[Recorded data]
------------
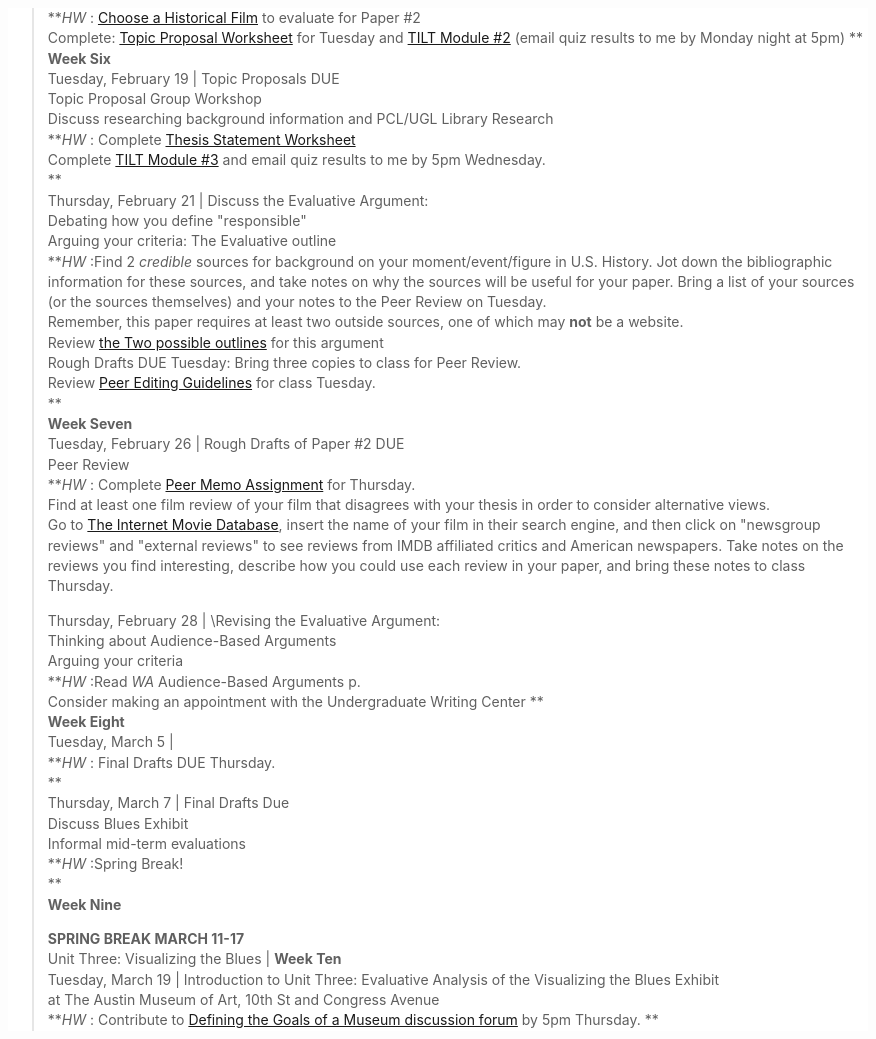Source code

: > **_HW_ : [Choose a Historical Film](filmsuggestions.html) to evaluate for
Paper #2  
> Complete: [Topic Proposal Worksheet](evalTPworksheet.html) for Tuesday and
[TILT Module #2](http://tilt.lib.utsystem.edu) (email quiz results to me by
Monday night at 5pm) **  
> **Week Six**  
>  Tuesday, February 19 |  Topic Proposals DUE  
> Topic Proposal Group Workshop  
> Discuss researching background information and PCL/UGL Library Research  
> **_HW_ : Complete [Thesis Statement Worksheet](EVALthesisworkshhet.html)  
> Complete [TILT Module #3](http://tilt.lib.utsystem.edu) and email quiz
results to me by 5pm Wednesday.  
> **  
> Thursday, February 21 | Discuss the Evaluative Argument:  
> Debating how you define "responsible"  
> Arguing your criteria: The Evaluative outline  
> **_HW_ :Find 2 _credible_ sources for background on your moment/event/figure
in U.S. History. Jot down the bibliographic information for these sources, and
take notes on why the sources will be useful for your paper. Bring a list of
your sources (or the sources themselves) and your notes to the Peer Review on
Tuesday.  
>  Remember, this paper requires at least two outside sources, one of which
may **not** be a website.  
>  Review [the Two possible outlines](evaloutlines.htm) for this argument  
> Rough Drafts DUE Tuesday: Bring three copies to class for Peer Review.  
> Review [Peer Editing
Guidelines](http://www.drc.utexas.edu/e306web/sg.cfm?chapter=7.6) for class
Tuesday.  
>  **  
> **Week Seven**  
>  Tuesday, February 26 |  Rough Drafts of Paper #2 DUE  
> Peer Review  
> **_HW_ : Complete [Peer Memo Assignment](evalpeermemo.html) for Thursday.  
> Find at least one film review of your film that disagrees with your thesis
in order to consider alternative views.  
> Go to [The Internet Movie Database](http://us.imdb.com/), insert the name of
your film in their search engine, and then click on "newsgroup reviews" and
"external reviews" to see reviews from IMDB affiliated critics and American
newspapers. Take notes on the reviews you find interesting, describe how you
could use each review in your paper, and bring these notes to class Thursday.  
>  
> Thursday, February 28 | \Revising the Evaluative Argument:  
> Thinking about Audience-Based Arguments  
> Arguing your criteria  
> **_HW_ :Read _WA_ Audience-Based Arguments p.  
> Consider making an appointment with the Undergraduate Writing Center **  
> **Week Eight**  
>  Tuesday, March 5 |  
> **_HW_ : Final Drafts DUE Thursday.  
> **  
> Thursday, March 7 | Final Drafts Due  
> Discuss Blues Exhibit  
> Informal mid-term evaluations  
> **_HW_ :Spring Break!  
>  **  
> **Week Nine**  
>  
>  **SPRING BREAK MARCH 11-17**  
> Unit Three: Visualizing the Blues | **Week Ten**  
>  Tuesday, March 19 |  Introduction to Unit Three: Evaluative Analysis of the
Visualizing the Blues Exhibit  
> at The Austin Museum of Art, 10th St and Congress Avenue  
> **_HW_ : Contribute to [Defining the Goals of a Museum discussion
forum](interactive.html) by 5pm Thursday. **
------------
PROBLEM STATEMENT:
Copy every row above word for word, leaving out the pictures.

EXERCISE SOLUTION:
Source code

: > **_HW_ : [Choose a Historical Film](filmsuggestions.html) to evaluate for
Paper #2  
> Complete: [Topic Proposal Worksheet](evalTPworksheet.html) for Tuesday and
[TILT Module #2](http://tilt.lib.utsystem.edu) (email quiz results to me by
Monday night at 5pm) **  
> **Week Six**  
>  Tuesday, February 19 |  Topic Proposals DUE  
> Topic Proposal Group Workshop  
> Discuss researching background information and PCL/UGL Library Research  
> **_HW_ : Complete [Thesis Statement Worksheet](EVALthesisworkshhet.html)  
> Complete [TILT Module #3](http://tilt.lib.utsystem.edu) and email quiz
results to me by 5pm Wednesday.  
> **  
> Thursday, February 21 | Discuss the Evaluative Argument:  
> Debating how you define "responsible"  
> Arguing your criteria: The Evaluative outline  
> **_HW_ :Find 2 _credible_ sources for background on your moment/event/figure
in U.S. History. Jot down the bibliographic information for these sources, and
take notes on why the sources will be useful for your paper. Bring a list of
your sources (or the sources themselves) and your notes to the Peer Review on
Tuesday.  
>  Remember, this paper requires at least two outside sources, one of which
may **not** be a website.  
>  Review [the Two possible outlines](evaloutlines.htm) for this argument  
> Rough Drafts DUE Tuesday: Bring three copies to class for Peer Review.  
> Review [Peer Editing
Guidelines](http://www.drc.utexas.edu/e306web/sg.cfm?chapter=7.6) for class
Tuesday.  
>  **  
> **Week Seven**  
>  Tuesday, February 26 |  Rough Drafts of Paper #2 DUE  
> Peer Review  
> **_HW_ : Complete [Peer Memo Assignment](evalpeermemo.html) for Thursday.  
> Find at least one film review of your film that disagrees with your thesis
in order to consider alternative views.  
> Go to [The Internet Movie Database](http://us.imdb.com/), insert the name of
your film in their search engine, and then click on "newsgroup reviews" and
"external reviews" to see reviews from IMDB affiliated critics and American
newspapers. Take notes on the reviews you find interesting, describe how you
could use each review in your paper, and bring these notes to class Thursday.  
>  
> Thursday, February 28 | \Revising the Evaluative Argument:  
> Thinking about Audience-Based Arguments  
> Arguing your criteria  
> **_HW_ :Read _WA_ Audience-Based Arguments p.  
> Consider making an appointment with the Undergraduate Writing Center **  
> **Week Eight**  
>  Tuesday, March 5 |  
> **_HW_ : Final Drafts DUE Thursday.  
> **  
> Thursday, March 7 | Final Drafts Due  
> Discuss Blues Exhibit  
> Informal mid-term evaluations  
> **_HW_ :Spring Break!  
>  **  
> **Week Nine**  
>  
>  **SPRING BREAK MARCH 11-17**  
> Unit Three: Visualizing the Blues | **Week Ten**  
>  Tuesday, March 19 |  Introduction to Unit Three: Evaluative Analysis of the
Visualizing the Blues Exhibit  
> at The Austin Museum of Art, 10th St and Congress Avenue  
> **_HW_ : Contribute to [Defining the Goals of a Museum discussion
forum](interactive.html) by 5pm Thursday. **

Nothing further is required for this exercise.